Het sublieme in de schilderkunst, vervolg


Wat is die bepalende eigenschap ‘grootheid’ die volgens Longinus een werk subliem of verheven kan maken? Dit zegt hij daarover:

Want iets is werkelijk groots als het een herhaald onderzoek kan doorstaan, en het moeilijk of liever onmogelijk te weerstaan is, en waarvan de herinnering sterk en moeilijk uit te wissen is.

Beschouw in het algemeen die voorbeelden van het sublieme als fijn en oprecht die iedereen en altijd plezieren. Want wanneer mannen met verschillende beroepen, levens, ambities, leeftijden, talen identieke opvattingen hebben over een en hetzelfde onderwerp, dan maakt dat oordeel dat, om het zo te zeggen, het resultaat is van een samenspel van tegenstrijdige elementen, ons vertrouwen in het object van bewondering sterk en onaantastbaar.[1]

Heeft Longinus het in dit citaat misschien over schoonheid? Nee, hij verwijst naar iets anders, naar ervaringen die zeer indrukwekkend zijn en noemt ze subliem. Maar anders dan bij Kant zijn deze ervaringen vanaf het begin aangenaam.

Wat dit citaat bijzonder maakt is de grondslag die hij geeft voor het sublieme, namelijk dat veel verschillende mannen een overeenstemmend oordeel geven over een verschijnsel.

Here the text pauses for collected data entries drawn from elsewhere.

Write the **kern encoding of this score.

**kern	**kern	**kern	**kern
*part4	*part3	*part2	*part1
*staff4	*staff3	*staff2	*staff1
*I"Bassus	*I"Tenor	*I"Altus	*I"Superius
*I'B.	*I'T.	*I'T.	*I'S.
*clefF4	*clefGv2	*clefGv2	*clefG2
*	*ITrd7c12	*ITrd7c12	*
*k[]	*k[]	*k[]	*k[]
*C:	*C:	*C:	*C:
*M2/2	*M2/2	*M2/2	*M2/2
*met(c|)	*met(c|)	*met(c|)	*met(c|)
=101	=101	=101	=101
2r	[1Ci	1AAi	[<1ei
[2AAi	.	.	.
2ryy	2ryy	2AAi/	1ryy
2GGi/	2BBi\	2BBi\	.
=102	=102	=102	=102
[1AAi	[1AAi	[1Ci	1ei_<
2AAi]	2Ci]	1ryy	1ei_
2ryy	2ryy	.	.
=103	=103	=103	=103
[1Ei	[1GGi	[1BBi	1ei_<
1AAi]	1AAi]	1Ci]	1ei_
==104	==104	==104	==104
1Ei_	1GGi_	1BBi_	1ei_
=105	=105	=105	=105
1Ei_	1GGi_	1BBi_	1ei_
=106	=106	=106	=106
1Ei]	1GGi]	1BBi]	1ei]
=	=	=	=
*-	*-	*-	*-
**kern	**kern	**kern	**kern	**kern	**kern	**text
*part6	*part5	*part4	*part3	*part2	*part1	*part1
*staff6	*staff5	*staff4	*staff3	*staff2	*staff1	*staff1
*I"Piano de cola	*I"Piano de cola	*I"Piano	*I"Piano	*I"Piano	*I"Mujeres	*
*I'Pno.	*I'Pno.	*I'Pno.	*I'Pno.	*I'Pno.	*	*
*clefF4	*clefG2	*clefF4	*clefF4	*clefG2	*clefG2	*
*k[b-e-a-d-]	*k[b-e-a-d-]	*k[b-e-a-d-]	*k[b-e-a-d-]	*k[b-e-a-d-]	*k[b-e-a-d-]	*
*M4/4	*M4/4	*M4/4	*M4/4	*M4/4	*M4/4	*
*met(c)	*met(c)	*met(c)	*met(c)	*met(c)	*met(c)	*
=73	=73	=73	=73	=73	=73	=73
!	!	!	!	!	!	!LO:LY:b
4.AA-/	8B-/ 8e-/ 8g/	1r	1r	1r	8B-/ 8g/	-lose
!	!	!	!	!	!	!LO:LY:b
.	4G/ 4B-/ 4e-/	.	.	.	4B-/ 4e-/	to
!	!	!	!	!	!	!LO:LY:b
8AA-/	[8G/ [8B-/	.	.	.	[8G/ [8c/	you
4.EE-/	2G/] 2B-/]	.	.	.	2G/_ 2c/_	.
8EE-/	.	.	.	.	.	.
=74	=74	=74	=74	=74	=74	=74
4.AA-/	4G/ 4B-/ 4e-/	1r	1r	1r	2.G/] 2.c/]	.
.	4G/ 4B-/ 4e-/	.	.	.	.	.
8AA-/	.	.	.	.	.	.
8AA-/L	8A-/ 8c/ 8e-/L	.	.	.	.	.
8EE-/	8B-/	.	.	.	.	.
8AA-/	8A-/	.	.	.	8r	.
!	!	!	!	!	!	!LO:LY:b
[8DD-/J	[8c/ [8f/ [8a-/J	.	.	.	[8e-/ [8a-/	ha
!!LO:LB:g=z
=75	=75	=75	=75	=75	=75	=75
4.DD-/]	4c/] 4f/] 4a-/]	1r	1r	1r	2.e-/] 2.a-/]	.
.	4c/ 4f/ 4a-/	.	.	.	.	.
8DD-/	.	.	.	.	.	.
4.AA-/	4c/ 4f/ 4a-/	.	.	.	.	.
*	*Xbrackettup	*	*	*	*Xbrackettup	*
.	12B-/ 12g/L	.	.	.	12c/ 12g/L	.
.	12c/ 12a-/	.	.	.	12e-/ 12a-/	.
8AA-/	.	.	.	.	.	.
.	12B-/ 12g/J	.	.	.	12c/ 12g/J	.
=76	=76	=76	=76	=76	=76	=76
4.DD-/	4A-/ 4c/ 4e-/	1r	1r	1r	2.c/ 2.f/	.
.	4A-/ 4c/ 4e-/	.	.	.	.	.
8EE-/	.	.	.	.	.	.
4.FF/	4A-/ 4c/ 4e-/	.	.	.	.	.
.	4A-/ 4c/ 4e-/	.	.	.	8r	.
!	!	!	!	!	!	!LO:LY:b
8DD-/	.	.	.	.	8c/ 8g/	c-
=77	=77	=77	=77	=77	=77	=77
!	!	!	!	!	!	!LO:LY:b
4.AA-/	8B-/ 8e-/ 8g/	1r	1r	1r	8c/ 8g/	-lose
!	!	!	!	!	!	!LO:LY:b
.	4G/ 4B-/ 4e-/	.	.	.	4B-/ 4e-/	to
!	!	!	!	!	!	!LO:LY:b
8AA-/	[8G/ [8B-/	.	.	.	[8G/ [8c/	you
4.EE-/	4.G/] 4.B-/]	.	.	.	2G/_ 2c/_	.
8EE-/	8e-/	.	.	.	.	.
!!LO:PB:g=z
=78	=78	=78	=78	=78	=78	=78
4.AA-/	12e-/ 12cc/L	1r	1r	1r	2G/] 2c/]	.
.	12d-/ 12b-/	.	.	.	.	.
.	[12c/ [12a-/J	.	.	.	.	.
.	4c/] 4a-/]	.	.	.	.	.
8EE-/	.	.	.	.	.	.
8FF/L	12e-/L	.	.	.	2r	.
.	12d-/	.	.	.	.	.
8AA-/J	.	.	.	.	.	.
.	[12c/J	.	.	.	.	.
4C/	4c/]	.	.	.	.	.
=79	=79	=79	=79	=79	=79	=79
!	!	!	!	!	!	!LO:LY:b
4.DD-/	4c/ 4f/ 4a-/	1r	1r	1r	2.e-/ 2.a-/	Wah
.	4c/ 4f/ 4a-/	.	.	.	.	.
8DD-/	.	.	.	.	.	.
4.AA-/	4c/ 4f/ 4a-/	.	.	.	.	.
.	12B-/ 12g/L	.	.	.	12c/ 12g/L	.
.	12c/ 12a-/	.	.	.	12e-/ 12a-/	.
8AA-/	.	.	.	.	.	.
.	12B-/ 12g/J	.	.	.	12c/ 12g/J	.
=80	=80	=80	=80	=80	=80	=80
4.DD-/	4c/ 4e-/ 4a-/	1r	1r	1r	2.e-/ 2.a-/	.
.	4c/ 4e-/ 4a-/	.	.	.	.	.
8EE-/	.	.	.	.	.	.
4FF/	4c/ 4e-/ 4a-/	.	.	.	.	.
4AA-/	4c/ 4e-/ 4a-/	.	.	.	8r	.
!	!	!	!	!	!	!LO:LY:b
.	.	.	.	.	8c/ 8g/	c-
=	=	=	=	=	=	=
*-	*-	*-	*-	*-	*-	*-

Dat de toekenning van het sublieme volgens Longinus een zaak is van het mannelijk deel van publiek, werd eeuwen later herhaald door Edmund Burke. Tegenwoordig wordt zo’n opvatting als een vorm van seksisme beschouwd; vandaar dat ik hier het woord ‘mensen’ zal gebruiken.

De benadering van Longinus onbevredigend. Moeten we aannemen dat een smaakoordeel of welk oordeel dan ook dat gedeeld wordt door veel verschillende mensen, beslissend is? Kan een meerderheid zich niet vergissen? Daarvoor is geen garantie. Of moeten we zelfs niet in meerderheden denken, maar, zoals hij ook schrijft, moet iets wat ‘groots’ is iedereen en altijd plezieren? Dat is beslist te veel gevraagd en trouwens empirisch makkelijk te weerleggen.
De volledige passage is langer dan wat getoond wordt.